Pada waktu itu, Orang yang menderita penyakit kusta dianggap sebagai kutukan. Oleh karena itu, mereka harus tinggal terasing dan orang lain tidak boleh mendekatinya, termasuk keluarganya sendiri. Dalam film yang berjudul Ben Hur, Esther dan Mariam menderita kusta karena dibuat oleh orang-orang Romawi.

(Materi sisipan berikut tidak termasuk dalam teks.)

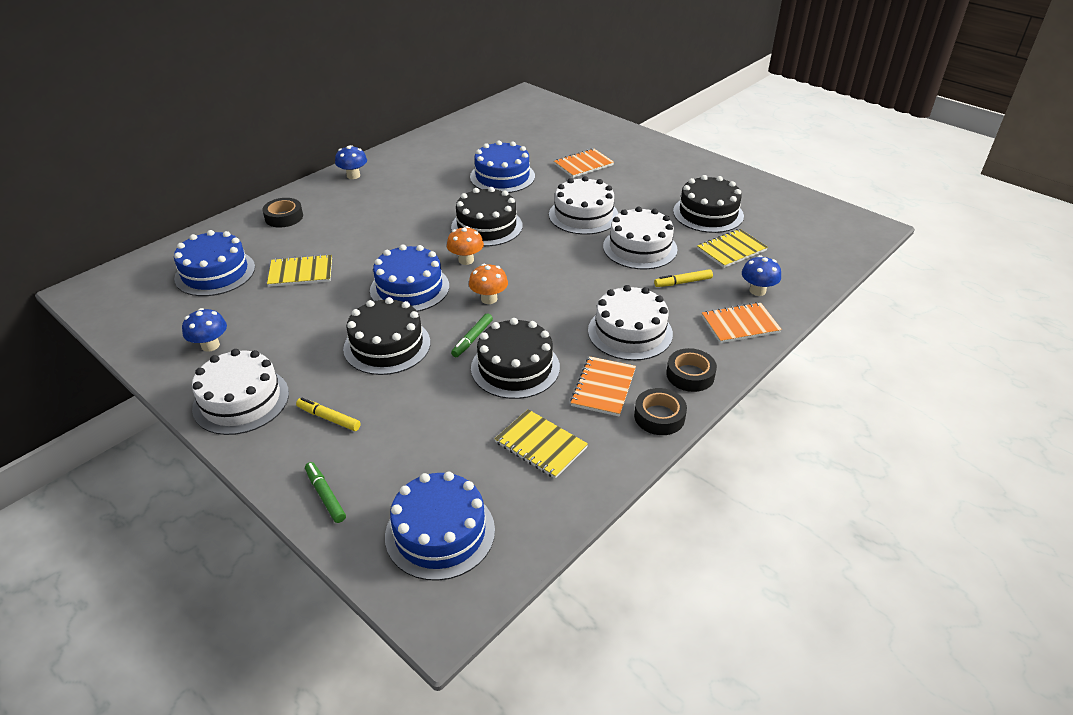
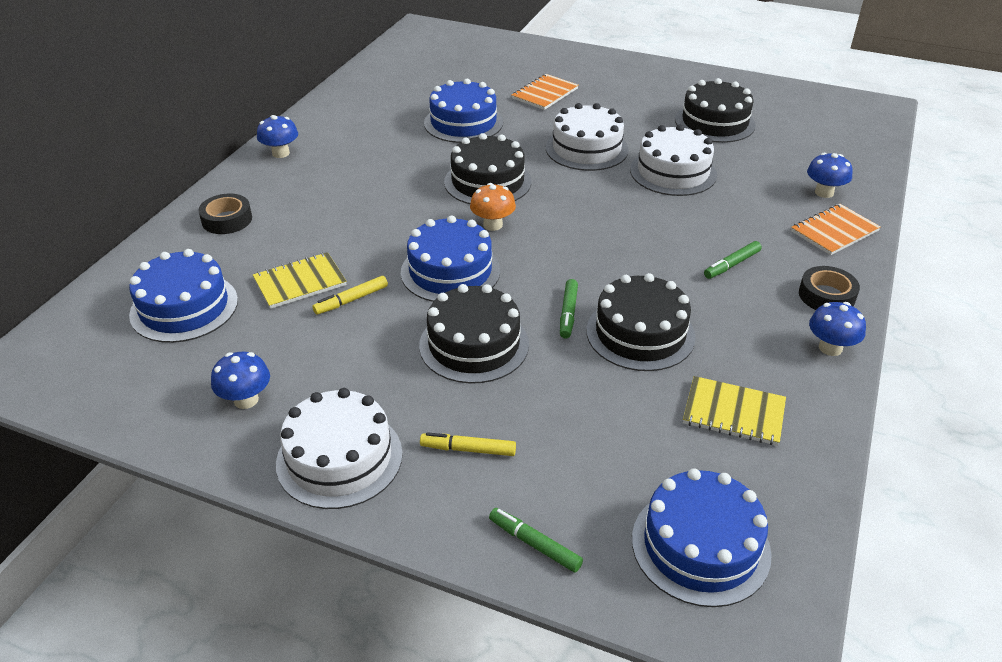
camera: 20 degrees left, 0 degrees up
(489, 299) = (552, 263): orange mushroom -> none
(603, 387) = (750, 331): orange notebook -> none
(630, 332) = (732, 265): white cake -> green marker
(659, 416) = (830, 348): black tape -> blue mushroom
(683, 282) = (745, 200): yellow marker -> yellow marker (351, 300)
(731, 250) = (766, 155): yellow notebook -> none

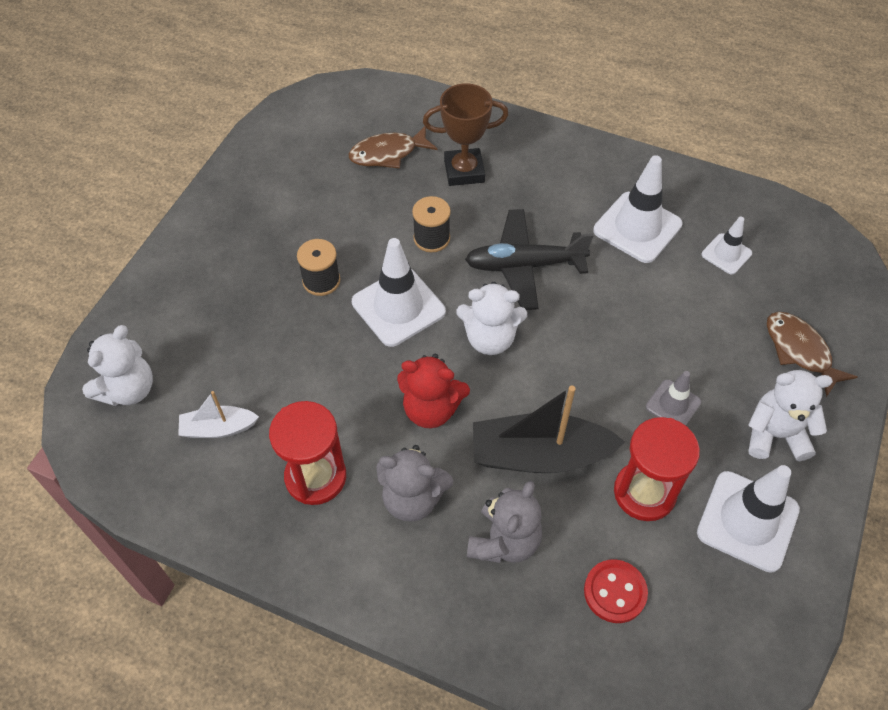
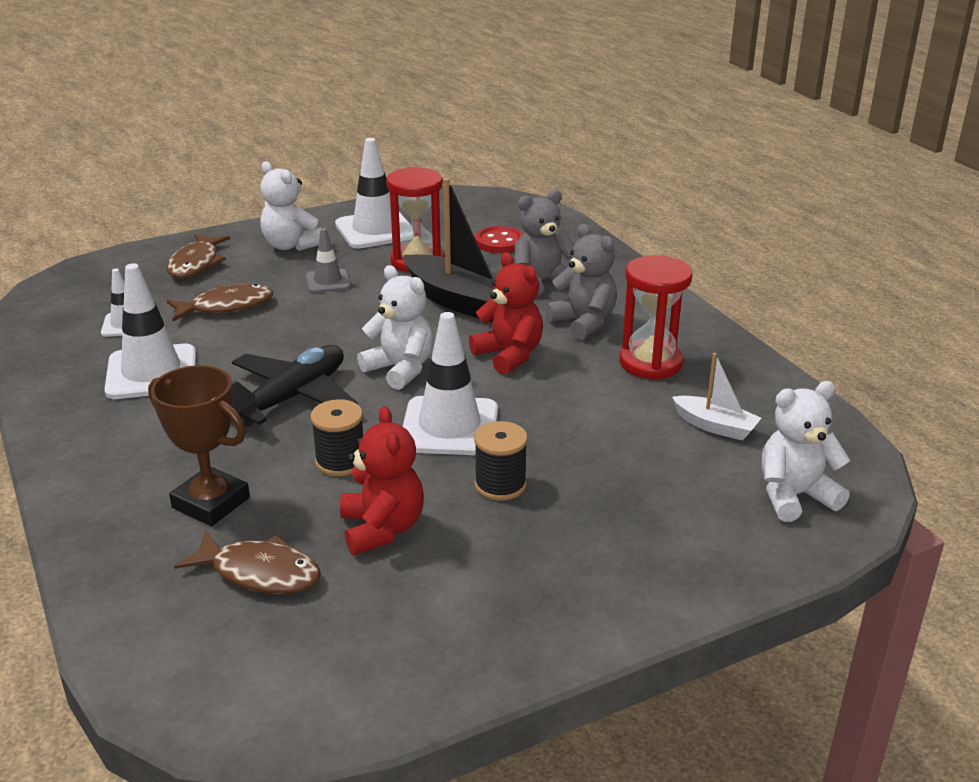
camera: 140 degrees left, 25 degrees down
(357, 211) = (382, 529): none -> red teddy bear
(524, 265) = (292, 397): black plane -> black plane turned 90 degrees counterclockwise
(695, 318) = (226, 307): none -> brown fish

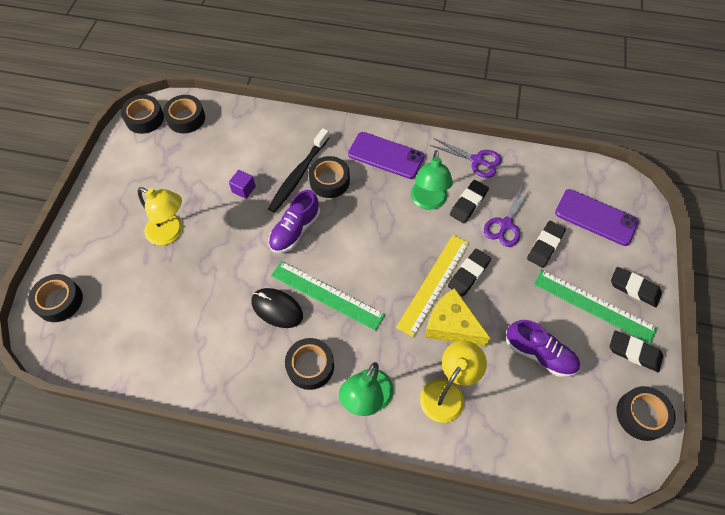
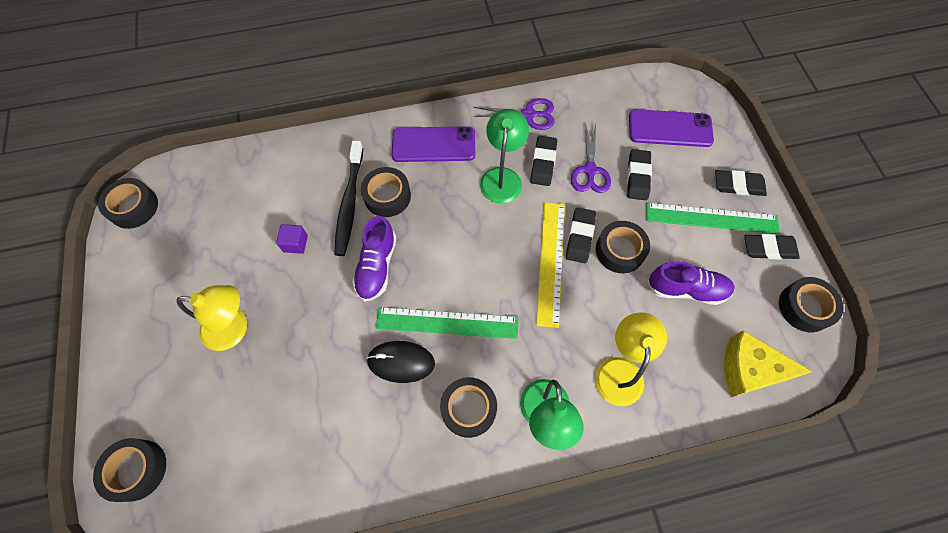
camera: 25 degrees left, 5 degrees up
(186, 118) = (185, 188): black tape -> black tape (620, 250)
(428, 201) = (502, 177): green lamp -> green lamp turned 150 degrees counterclockwise
(451, 325) = (590, 298): yellow cheese -> yellow cheese (749, 370)

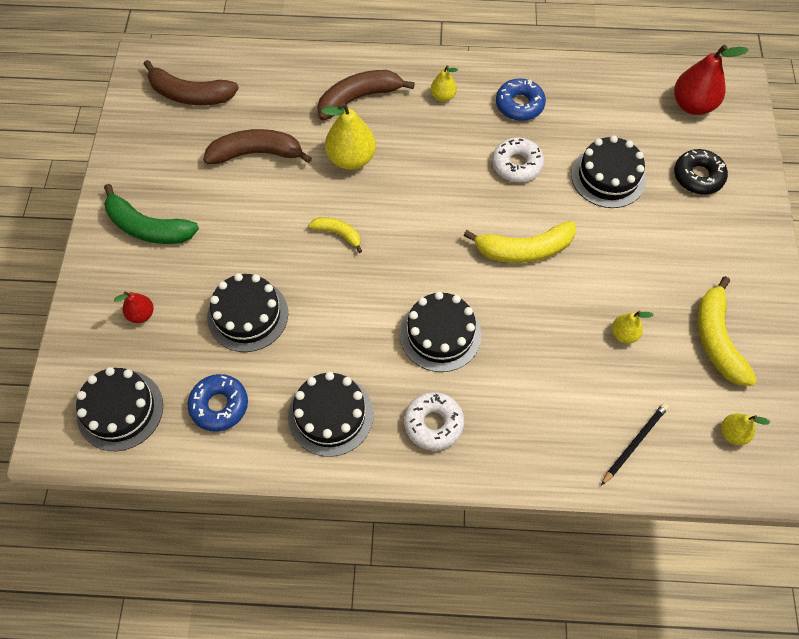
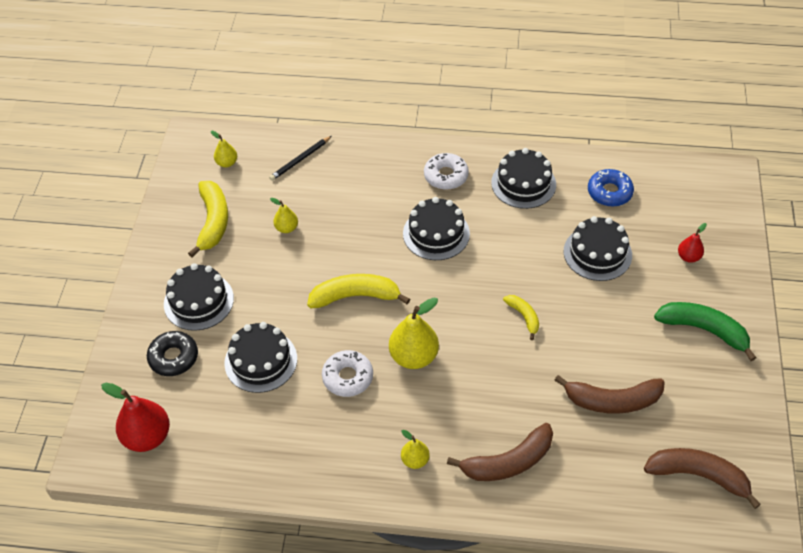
camera: 175 degrees left, 10 degrees down
(120, 410) = (685, 192): black cake -> black cake (199, 301)
(338, 234) = (524, 317): yellow banana -> yellow banana turned 150 degrees counterclockwise
(351, 158) = (514, 391): yellow pear -> yellow pear (414, 356)
(519, 105) = (333, 446): blue donut -> none

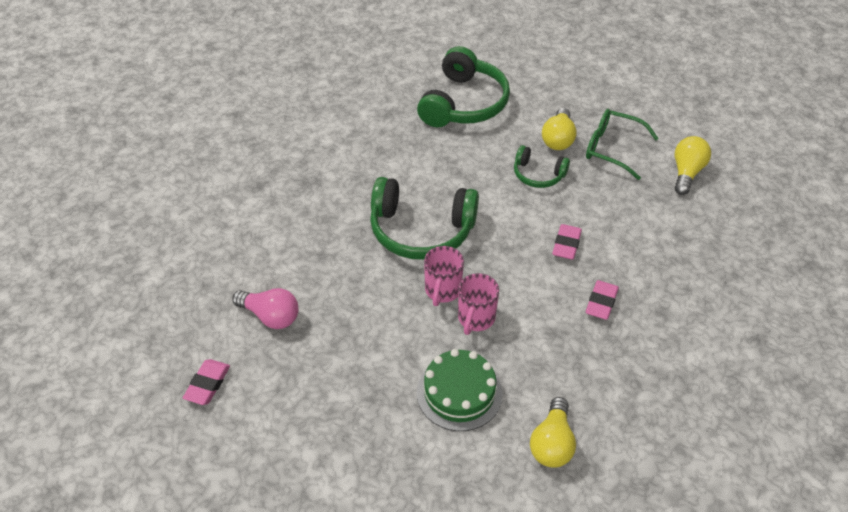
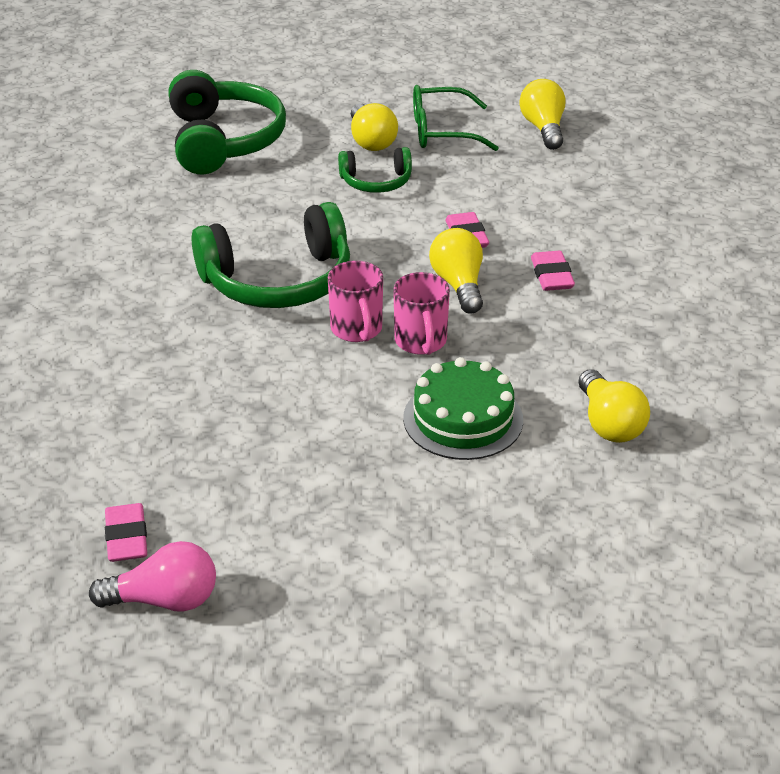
camera: 30 degrees left, 10 degrees down
(270, 316) = (153, 435): pink light bulb -> pink light bulb (164, 600)
(533, 283) = (458, 285): none -> yellow light bulb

Judah Ben Hur, meskipun sangat rindu pada ibu dan adiknya, tidak bisa berjumpa, karena mereka selalu menghindar. Orang ini sudah jatuh tertimpa tangga lagi. Sudah sakit fisik (kusta) masih sakit psikis (diasingkan). Penderitaan yang amat sangat.
Waktu saya bertugas di Merauke, Papua (2003 – 2011), pernah saya mendampingi orang yang kena penyakit HIV (Human Immunodeficiency Virus)/ AIDS (Acquired Immune Deficiency Syndrome ). Penderita itu kurus dan pucat. Yang lebih menyedihkan lagi, tidak ada keluarga yang mau menerimanya lagi.
Pengalaman lain juga saya dapatkan ketika mengunjungi Panti Jompo di Bantarbolang, Pemalang, Jawa Tengah (1999 – 2001). Waktu itu bersama kelompok Assosiasi MSC, PBHK mengunjungi seorang ibu yang belum begitu tua. Semua penghuni wisma itu bergembira-ria melihat Televisi.
Tetapi saya perhatikan ibu tadi selalu melihat pintu masuk para tamu. Kemudian saya dekati ibu itu. Dia berkata, “Romo, hatiku sakit merindukan datangnya cucu-cucu. Saya kangen sekali kepada mereka. Di tempat ini saya amat terasing.”
Atau belum lama ini, saya bertemu dengan seorang pengusaha di bilangan kota Manado. Dia mengeluhkan bahwa keluarganya juga ingin diperhatikan oleh Gereja. Sapaan dari sang gembala bisa memberi siraman kesejukan bagi keluarganya.
Bapak itu berkata, “Pimpinan Gereja hanya datang kepada saya ketika mereka membutuhkan saya.” Memang, secara fisik keluarga tersebut sudah tercukupi, namun mereka juga miskin perhatian.
Di sini kita lihat bahwa perhatian itu amat memberi arti bagi orang-orang. Orang bisa sakit dan menderita karena kurang dan tidak diperhatikan.